Similarly, there is a standard of care for all sellers of foods and drinks to maintain, which is that their food or drinks must not be injurious to their consumers’ health. Hence, the producer of food or drinks is under a duty of care to ensure that the food or drink he is selling to third parties are not poisonous, contaminated or expired. The law places a duty of care on him to ensure that the consumers of his foods and drinks are not harmed by consuming them. The proprietors of food canteens, restaurants or fast food outlets must maintain a standard of care to all their customers to ensure that all items sold are fit for human consumption. They are under a duty not to sell stale or adulterated items that may be injurious to the health of the consumers.

3. Breach Of Duty Of Care

This is the third condition that must be met before you can establish a case of negligence. There must have been a breach of duty. Remember that we have said that the defendant must be under a duty to maintain a standard of care. Liability will arise where he breaches that duty. Because it is the breach that causes the damage.

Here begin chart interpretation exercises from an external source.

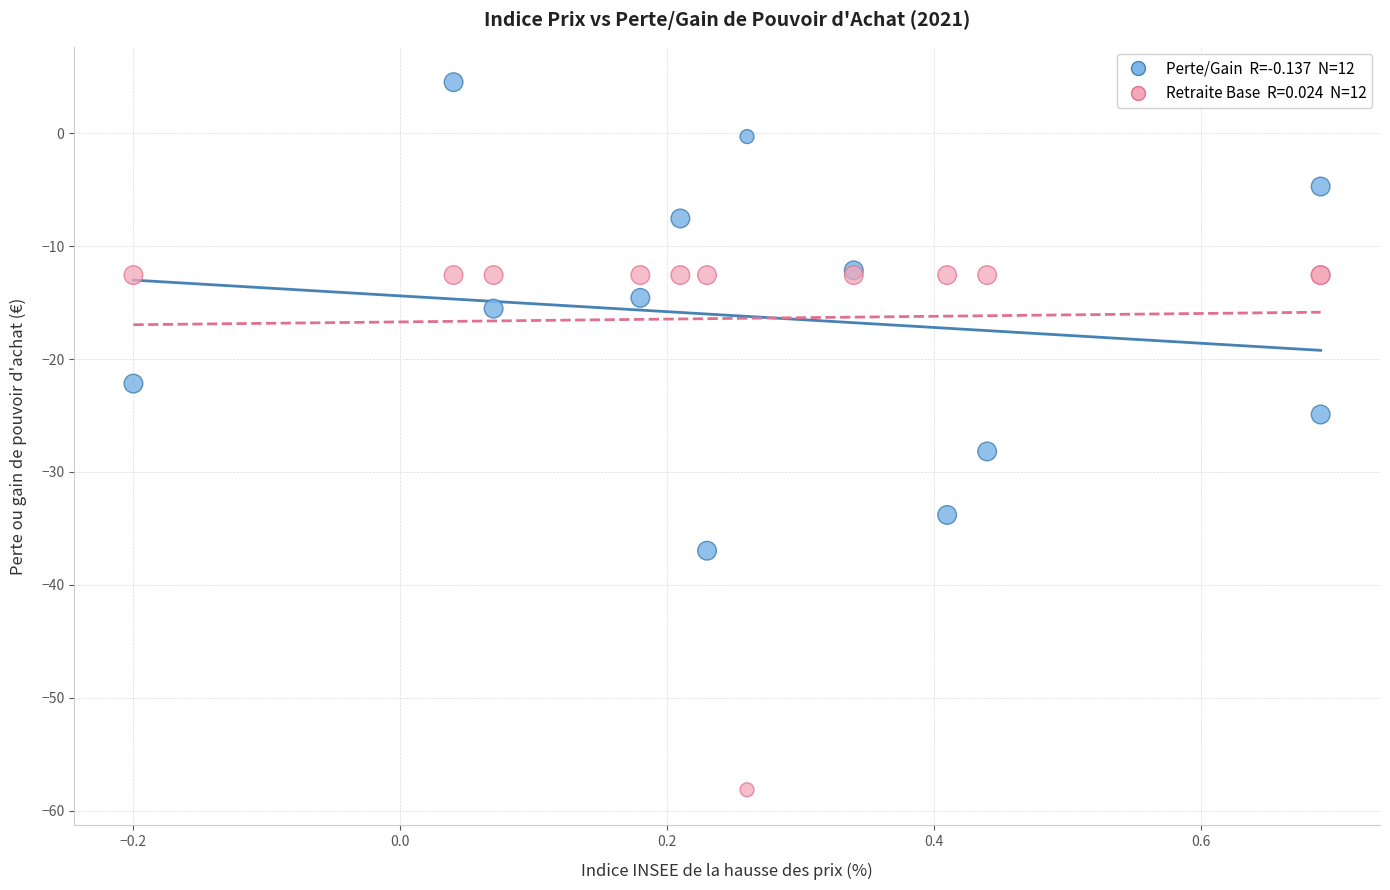

Across all series, what Y value is closest to -26?

-24.9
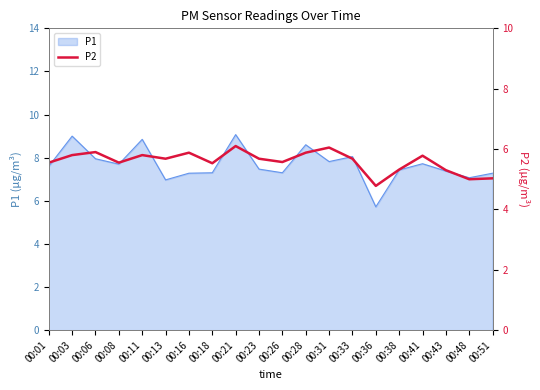

Approximately how many times larger is the value at 00:08 compared to 00:51?

1.1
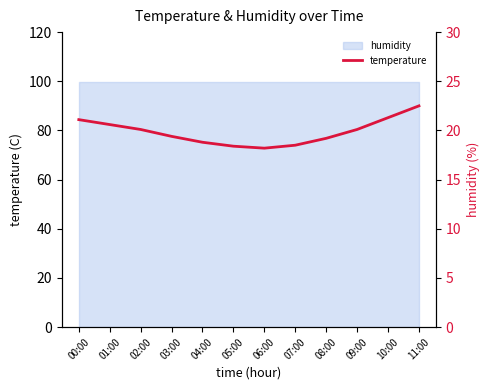

Is it true that the value at 09:00 is 11.1?

False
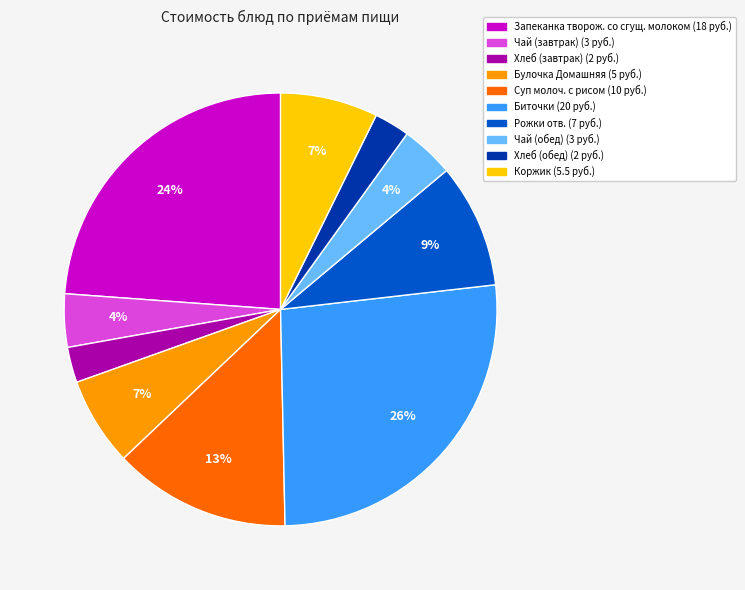

Is there a majority slice in this chart?

No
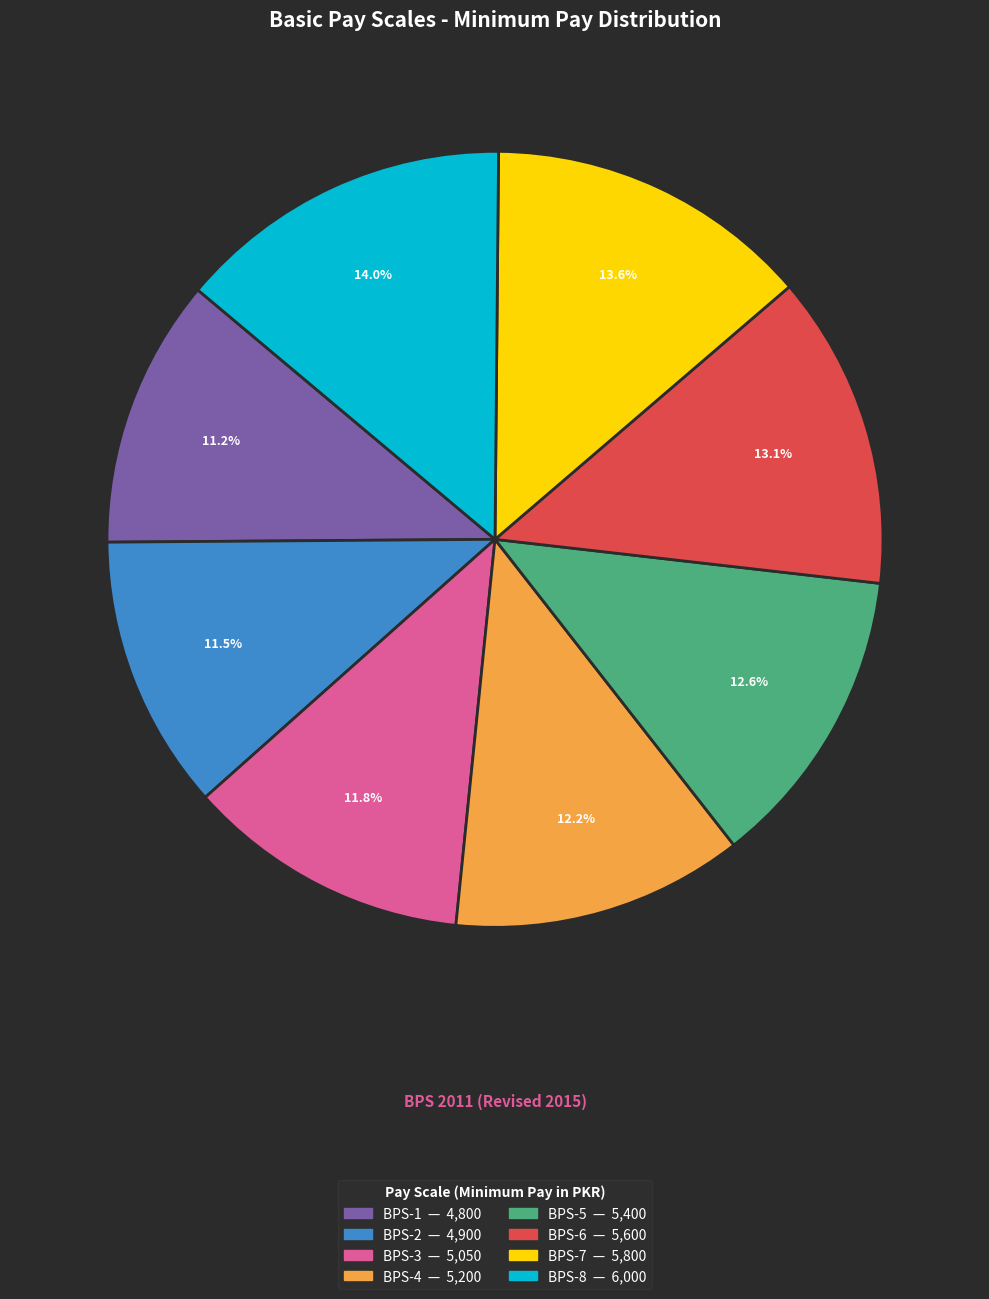

Do BPS-6 and BPS-2 together represent more than half of the pie?

No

I want you to note, however, that there must be concrete evidence that the defendant’s action or inaction was the direct cause of the damage. This is to say that the damage suffered by the victim must be the direct consequence of the defendant’s negligence. In some situations, the evidence is very clear, e.g.,. where the driver of a vehicle veers off the road and hits a man on the sidewalk causing him serious physical injuries. In this case, there is no need to start looking for evidence to link the negligent act with the damage

But in some instances, the court will have to apply the foreseeability rule to determine the defendant’s negligence. This means that the court will consider whether any reasonable man would foresee danger or injury in the actions or omissions of the defendant. For instance, any reasonable person would foresee that a driver who fails to observe traffic light would most likely cause an accident. So, where an accident occurs from such failure, the court will apply the foreseeability rule in the absence of a concrete evidence, in which case it will be implied that the damage was foreseeable as a result of the driver’s negligence.